- [Aim of the task]: Would you quote the material below from its first line through the line containing "Bangkok, Thailand", exactly and with both ends included?

____

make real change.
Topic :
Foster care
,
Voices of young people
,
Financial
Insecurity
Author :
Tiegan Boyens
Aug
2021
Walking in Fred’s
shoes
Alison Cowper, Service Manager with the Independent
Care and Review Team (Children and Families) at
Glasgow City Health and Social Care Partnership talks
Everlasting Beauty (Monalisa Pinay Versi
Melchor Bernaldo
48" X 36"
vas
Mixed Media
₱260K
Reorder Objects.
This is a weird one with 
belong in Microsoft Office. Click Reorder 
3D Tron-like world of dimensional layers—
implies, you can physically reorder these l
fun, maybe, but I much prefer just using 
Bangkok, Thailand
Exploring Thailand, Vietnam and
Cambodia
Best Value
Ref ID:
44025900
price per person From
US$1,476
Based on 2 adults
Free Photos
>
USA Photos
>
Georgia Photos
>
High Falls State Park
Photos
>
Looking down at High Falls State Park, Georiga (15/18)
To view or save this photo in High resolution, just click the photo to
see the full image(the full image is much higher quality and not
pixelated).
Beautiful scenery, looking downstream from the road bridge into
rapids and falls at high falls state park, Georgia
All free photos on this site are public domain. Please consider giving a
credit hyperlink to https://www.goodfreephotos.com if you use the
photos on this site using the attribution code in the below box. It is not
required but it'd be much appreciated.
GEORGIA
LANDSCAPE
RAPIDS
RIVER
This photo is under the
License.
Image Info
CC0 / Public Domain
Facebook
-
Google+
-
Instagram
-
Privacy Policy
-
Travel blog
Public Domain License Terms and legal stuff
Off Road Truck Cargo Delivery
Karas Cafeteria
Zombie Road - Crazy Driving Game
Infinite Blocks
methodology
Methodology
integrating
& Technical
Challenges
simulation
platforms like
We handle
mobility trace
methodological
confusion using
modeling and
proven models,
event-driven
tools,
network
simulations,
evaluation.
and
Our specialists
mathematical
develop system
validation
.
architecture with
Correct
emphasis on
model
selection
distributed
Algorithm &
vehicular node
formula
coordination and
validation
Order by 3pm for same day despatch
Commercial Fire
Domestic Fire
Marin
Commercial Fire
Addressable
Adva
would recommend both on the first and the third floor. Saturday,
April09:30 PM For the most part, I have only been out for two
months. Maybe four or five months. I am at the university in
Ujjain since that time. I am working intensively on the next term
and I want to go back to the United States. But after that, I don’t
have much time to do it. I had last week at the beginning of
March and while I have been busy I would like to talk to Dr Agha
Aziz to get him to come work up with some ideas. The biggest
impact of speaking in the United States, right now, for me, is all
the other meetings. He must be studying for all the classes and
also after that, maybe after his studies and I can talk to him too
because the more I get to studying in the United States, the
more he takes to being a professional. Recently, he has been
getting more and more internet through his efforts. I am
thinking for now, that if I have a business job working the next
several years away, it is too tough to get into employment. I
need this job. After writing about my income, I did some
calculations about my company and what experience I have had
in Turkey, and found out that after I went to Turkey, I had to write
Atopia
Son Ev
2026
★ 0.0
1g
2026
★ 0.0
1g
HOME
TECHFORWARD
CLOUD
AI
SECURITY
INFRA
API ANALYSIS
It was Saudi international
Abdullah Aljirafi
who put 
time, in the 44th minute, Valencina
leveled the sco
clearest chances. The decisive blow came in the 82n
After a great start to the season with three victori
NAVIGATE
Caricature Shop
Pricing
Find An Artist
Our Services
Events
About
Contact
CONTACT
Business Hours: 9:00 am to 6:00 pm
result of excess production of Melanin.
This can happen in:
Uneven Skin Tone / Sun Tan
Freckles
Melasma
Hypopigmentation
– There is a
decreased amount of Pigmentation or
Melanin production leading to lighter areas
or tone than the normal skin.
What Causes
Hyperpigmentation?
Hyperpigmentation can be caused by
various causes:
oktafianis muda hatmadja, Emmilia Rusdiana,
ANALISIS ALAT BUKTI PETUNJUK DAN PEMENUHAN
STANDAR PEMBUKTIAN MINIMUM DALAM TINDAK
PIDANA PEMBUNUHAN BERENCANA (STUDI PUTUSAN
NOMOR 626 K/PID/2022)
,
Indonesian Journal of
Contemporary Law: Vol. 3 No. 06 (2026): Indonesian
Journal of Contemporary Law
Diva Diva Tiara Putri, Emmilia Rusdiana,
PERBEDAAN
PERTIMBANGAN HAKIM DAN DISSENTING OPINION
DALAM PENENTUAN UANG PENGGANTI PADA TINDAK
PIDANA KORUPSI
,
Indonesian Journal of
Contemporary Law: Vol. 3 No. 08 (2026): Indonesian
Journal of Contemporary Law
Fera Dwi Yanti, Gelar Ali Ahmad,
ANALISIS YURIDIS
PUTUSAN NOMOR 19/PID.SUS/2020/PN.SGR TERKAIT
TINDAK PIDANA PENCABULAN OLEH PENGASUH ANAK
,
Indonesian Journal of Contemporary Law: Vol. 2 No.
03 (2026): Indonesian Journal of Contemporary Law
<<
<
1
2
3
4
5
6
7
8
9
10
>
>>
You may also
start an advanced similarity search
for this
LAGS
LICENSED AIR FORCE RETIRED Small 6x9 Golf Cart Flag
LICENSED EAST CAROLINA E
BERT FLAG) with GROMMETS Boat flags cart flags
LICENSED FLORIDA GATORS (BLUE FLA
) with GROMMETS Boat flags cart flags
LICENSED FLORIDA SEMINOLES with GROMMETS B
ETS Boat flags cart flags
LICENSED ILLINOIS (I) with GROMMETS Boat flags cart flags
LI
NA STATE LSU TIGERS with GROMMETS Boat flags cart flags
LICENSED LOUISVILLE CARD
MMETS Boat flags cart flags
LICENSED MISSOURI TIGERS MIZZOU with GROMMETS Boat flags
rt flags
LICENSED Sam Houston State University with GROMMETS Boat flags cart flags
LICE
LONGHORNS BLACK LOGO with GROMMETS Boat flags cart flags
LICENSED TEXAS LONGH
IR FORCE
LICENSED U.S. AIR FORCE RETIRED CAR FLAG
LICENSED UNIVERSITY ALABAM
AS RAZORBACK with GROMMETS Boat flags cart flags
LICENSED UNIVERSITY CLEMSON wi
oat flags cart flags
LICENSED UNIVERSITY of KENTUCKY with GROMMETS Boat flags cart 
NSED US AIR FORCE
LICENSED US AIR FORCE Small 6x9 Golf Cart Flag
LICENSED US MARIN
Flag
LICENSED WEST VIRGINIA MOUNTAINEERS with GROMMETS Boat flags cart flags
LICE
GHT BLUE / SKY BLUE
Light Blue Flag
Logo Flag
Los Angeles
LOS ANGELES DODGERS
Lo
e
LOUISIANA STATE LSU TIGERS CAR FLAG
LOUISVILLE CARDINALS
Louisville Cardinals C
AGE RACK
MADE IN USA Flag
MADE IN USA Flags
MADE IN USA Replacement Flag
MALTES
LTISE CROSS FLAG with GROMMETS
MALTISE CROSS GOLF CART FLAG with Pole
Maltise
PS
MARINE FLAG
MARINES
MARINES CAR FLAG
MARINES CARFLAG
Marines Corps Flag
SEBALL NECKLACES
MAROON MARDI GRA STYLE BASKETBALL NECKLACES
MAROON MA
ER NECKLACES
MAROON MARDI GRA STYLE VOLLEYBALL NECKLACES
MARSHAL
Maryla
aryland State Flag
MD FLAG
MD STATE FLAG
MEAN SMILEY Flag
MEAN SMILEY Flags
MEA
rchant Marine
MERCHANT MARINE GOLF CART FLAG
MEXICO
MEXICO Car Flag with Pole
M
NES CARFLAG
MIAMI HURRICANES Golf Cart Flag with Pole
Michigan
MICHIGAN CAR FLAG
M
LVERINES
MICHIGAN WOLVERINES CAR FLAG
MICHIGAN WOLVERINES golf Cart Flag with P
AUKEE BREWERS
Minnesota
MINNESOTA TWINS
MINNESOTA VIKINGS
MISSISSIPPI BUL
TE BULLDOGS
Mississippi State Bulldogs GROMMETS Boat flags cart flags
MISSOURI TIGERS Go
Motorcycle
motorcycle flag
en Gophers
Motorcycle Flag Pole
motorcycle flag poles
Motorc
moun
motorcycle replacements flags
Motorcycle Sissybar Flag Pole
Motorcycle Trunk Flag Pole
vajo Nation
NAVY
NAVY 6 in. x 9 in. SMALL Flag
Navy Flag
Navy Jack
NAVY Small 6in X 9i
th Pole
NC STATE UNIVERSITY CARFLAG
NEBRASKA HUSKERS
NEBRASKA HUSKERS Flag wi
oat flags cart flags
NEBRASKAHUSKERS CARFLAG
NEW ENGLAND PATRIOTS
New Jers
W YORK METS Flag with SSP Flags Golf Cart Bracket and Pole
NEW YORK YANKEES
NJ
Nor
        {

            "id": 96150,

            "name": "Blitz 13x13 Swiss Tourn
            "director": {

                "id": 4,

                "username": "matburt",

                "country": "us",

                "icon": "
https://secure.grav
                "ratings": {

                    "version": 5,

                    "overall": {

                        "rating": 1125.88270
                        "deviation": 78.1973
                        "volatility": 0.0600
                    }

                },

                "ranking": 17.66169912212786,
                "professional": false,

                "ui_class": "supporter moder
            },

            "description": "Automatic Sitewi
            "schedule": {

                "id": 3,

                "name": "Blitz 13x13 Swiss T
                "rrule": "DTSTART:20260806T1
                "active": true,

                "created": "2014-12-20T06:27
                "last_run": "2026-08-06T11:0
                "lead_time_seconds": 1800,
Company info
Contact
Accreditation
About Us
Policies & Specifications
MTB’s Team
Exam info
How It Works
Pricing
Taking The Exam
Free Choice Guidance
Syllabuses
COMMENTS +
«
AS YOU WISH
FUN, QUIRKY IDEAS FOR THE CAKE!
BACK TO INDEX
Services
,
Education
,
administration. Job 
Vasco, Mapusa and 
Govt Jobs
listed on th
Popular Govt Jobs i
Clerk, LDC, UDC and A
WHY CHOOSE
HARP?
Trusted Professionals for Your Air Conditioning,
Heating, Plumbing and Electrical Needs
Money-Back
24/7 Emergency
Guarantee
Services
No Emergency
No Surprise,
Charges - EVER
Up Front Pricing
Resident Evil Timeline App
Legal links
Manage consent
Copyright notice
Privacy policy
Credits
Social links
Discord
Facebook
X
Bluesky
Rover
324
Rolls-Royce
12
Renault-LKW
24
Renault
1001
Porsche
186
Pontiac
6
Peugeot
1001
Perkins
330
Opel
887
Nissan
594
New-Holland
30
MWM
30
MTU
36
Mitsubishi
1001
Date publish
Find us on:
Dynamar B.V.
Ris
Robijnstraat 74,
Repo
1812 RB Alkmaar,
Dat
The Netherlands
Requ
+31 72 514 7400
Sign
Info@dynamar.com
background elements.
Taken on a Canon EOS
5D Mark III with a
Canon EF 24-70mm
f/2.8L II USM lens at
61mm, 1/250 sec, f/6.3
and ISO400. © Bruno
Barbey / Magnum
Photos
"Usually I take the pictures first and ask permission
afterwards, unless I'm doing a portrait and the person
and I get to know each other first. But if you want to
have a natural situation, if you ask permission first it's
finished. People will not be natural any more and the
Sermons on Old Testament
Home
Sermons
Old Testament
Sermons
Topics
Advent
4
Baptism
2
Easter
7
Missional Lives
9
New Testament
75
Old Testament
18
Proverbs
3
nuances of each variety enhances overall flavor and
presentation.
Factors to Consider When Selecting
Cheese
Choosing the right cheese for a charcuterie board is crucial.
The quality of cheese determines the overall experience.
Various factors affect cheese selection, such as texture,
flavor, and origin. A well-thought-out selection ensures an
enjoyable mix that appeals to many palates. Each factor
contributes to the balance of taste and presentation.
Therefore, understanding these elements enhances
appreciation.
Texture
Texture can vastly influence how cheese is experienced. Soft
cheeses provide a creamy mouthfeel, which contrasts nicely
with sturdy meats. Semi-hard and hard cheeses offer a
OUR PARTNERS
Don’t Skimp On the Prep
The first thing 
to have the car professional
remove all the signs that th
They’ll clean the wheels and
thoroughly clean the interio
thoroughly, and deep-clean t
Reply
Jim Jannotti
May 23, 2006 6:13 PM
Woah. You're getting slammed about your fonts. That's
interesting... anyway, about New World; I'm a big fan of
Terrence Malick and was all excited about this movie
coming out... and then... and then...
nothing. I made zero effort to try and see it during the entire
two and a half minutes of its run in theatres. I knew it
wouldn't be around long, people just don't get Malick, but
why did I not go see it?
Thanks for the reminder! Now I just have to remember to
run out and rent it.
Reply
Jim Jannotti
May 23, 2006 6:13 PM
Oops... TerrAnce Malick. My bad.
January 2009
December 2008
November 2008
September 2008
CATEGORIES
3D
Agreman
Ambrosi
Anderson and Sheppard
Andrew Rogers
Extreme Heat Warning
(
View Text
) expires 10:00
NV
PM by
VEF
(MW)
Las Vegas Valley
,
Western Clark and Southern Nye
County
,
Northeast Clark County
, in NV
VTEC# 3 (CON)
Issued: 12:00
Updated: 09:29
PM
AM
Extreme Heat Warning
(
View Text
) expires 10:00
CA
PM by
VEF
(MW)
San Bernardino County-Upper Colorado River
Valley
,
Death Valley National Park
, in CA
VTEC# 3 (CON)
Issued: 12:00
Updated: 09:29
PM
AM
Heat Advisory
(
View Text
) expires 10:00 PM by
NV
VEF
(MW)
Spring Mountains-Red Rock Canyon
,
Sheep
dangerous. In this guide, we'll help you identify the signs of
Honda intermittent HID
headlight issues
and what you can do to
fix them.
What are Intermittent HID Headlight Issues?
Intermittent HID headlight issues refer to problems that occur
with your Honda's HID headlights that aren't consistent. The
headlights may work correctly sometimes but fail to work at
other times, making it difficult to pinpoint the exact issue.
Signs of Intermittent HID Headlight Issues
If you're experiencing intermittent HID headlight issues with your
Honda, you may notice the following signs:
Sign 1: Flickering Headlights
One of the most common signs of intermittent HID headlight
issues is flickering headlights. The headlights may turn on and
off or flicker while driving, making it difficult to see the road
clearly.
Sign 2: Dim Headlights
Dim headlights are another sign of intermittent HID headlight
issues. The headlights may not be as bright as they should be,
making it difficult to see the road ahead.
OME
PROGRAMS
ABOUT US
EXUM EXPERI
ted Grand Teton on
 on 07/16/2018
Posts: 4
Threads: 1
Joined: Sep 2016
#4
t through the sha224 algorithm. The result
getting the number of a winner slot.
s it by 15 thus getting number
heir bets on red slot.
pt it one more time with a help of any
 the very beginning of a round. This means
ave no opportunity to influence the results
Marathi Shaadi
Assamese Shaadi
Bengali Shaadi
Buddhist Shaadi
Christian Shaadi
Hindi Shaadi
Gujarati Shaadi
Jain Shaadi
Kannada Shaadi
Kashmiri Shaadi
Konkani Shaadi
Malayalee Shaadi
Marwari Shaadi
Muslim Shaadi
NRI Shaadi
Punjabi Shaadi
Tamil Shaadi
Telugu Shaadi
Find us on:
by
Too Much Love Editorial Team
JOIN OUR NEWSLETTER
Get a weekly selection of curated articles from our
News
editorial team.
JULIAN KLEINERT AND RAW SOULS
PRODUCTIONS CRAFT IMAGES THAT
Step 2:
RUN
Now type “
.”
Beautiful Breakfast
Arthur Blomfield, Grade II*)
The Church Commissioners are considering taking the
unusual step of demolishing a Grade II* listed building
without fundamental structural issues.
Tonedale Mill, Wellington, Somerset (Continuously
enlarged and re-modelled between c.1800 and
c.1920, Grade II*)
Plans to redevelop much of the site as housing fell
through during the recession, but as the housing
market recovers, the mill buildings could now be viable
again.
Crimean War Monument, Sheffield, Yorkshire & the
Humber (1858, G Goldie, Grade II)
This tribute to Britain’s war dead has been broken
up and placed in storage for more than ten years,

____

- [Task result]:
make real change.
Topic :
Foster care
,
Voices of young people
,
Financial
Insecurity
Author :
Tiegan Boyens
Aug
2021
Walking in Fred’s
shoes
Alison Cowper, Service Manager with the Independent
Care and Review Team (Children and Families) at
Glasgow City Health and Social Care Partnership talks
Everlasting Beauty (Monalisa Pinay Versi
Melchor Bernaldo
48" X 36"
vas
Mixed Media
₱260K
Reorder Objects.
This is a weird one with 
belong in Microsoft Office. Click Reorder 
3D Tron-like world of dimensional layers—
implies, you can physically reorder these l
fun, maybe, but I much prefer just using 
Bangkok, Thailand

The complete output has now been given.